While Asian countries may be facing the most risks, the research pointed out that no country was fully prepared for the next epidemic or pandemic - only 13 of nearly 200 countries score in the top tier.

A project of the Nuclear Threat Initiative (NTI) and the Johns Hopkins University Center for Health Security, with research by The Economist Intelligence Unit, the GHS Index is the first comprehensive assessment of epidemic and pandemic threats globally.

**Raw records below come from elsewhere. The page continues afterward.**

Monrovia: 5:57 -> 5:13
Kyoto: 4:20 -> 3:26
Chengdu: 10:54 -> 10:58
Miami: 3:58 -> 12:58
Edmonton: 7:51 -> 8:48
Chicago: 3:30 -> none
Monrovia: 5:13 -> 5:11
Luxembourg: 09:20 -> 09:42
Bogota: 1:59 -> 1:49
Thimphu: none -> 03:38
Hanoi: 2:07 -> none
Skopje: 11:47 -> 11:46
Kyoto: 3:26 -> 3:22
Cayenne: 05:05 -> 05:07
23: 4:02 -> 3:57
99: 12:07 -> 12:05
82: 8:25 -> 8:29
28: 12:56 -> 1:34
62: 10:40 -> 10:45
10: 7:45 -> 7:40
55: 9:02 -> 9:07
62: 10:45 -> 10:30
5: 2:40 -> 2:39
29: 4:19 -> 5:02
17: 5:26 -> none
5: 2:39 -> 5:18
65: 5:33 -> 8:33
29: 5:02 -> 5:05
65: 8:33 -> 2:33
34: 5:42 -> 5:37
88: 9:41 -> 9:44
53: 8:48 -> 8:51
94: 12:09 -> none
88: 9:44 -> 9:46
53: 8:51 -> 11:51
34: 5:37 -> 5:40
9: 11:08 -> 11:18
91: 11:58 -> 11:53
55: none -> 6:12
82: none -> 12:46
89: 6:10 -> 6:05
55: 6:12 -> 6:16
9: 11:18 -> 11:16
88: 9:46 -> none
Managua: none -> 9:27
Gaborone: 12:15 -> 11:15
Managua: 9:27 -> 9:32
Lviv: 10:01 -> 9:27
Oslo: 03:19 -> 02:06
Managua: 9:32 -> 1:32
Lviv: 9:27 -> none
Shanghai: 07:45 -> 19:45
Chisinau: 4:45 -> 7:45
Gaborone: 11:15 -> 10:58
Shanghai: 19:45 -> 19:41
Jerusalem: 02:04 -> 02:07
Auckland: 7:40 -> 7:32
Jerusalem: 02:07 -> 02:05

Built around a framework of 140 detailed questions, the Index assesses each country’s capacity to prevent, detect and respond to health emergencies, as well as the efficacy of their health systems, commitment to global norms, and the political, socioeconomic and environmental risk factors that can limit response.

The average overall index score was a shade over 40 out of a possible score of 100, pointing to substantial weaknesses in preparedness. Even among the 60 high-income countries assessed, the average score was barely over 50, the report said.

Epidemics have been occurring with greater frequency. The 2014-16 Western Africa Ebola epidemic claimed more than 11,000 lives, and the outbreak of the disease, in the Democratic Republic of the Congo, killed another 2,100 in 2018-19, according to the World Health Organisation (WHO).

These emergencies and others, the report said, including the Zika epidemic in 2015-16, highlight the need to understand how countries can better prepare to face these threats. The Index, which serves as a barometer for global preparedness, is based on a central tenet: a threat anywhere is a threat everywhere.

“Our team of more than 100 researchers and reviewers assessed regulations and collected information, working in more than 50 languages across 195 countries—and all of this is publicly available. We hope the index will be a tool for leaders to make effective policy decisions,” said Priya Bapat, The Economist Intelligence Unit project manager for the GHS Index.

The report pointed out that deadly infectious diseases can travel quickly, increased global mobility through air travel means that a disease outbreak in one country can spread across the world in a matter of hours. And, understanding a country’s readiness to manage an infectious disease emergency is in part a factor of global preparedness.

“Without a way of identifying gaps in the system, we’re much more vulnerable than we need to be. The index is specific enough to provide a roadmap for how countries can respond, and gives donors and funders a tool for directing their resources,” said Leo Abruzzese, Senior Global Advisor for Public Policy at The Economist Intelligence Unit.

Findings from the 2019 GHS Index reveal that stronger health security conditions are not dependent on whether a country is wealthy, but are driven by a multitude of factors, including effective governance and a strong disease surveillance system. Indeed, gross domestic product (GDP) and GDP per head are not strong determinants of global health security. More than 100 high- and middle-income countries score below 50 in the index.

The report showed that even when emergency plans were in place, there was little evidence that countries have tested these capabilities to show they would be functional in a crisis. “At least 85% of countries showed no evidence of having completed a biological threat-focused simulation exercise with the WHO in the past year. Fewer than 5% of countries have a national requirement to test their emergency operations centres to respond to a health emergency on an annual basis,” the report said.

“More than half of countries face major political and security risks that could undermine national capability to counter biological threats. In light of challenges in responding to the Ebola outbreak in the Democratic Republic of the Congo, political and security risks are clear barriers to effective response. Only 23% of countries score in the top tier for indicators related to their political system and government effectiveness, covering only about 14% of the world’s global population,” it said.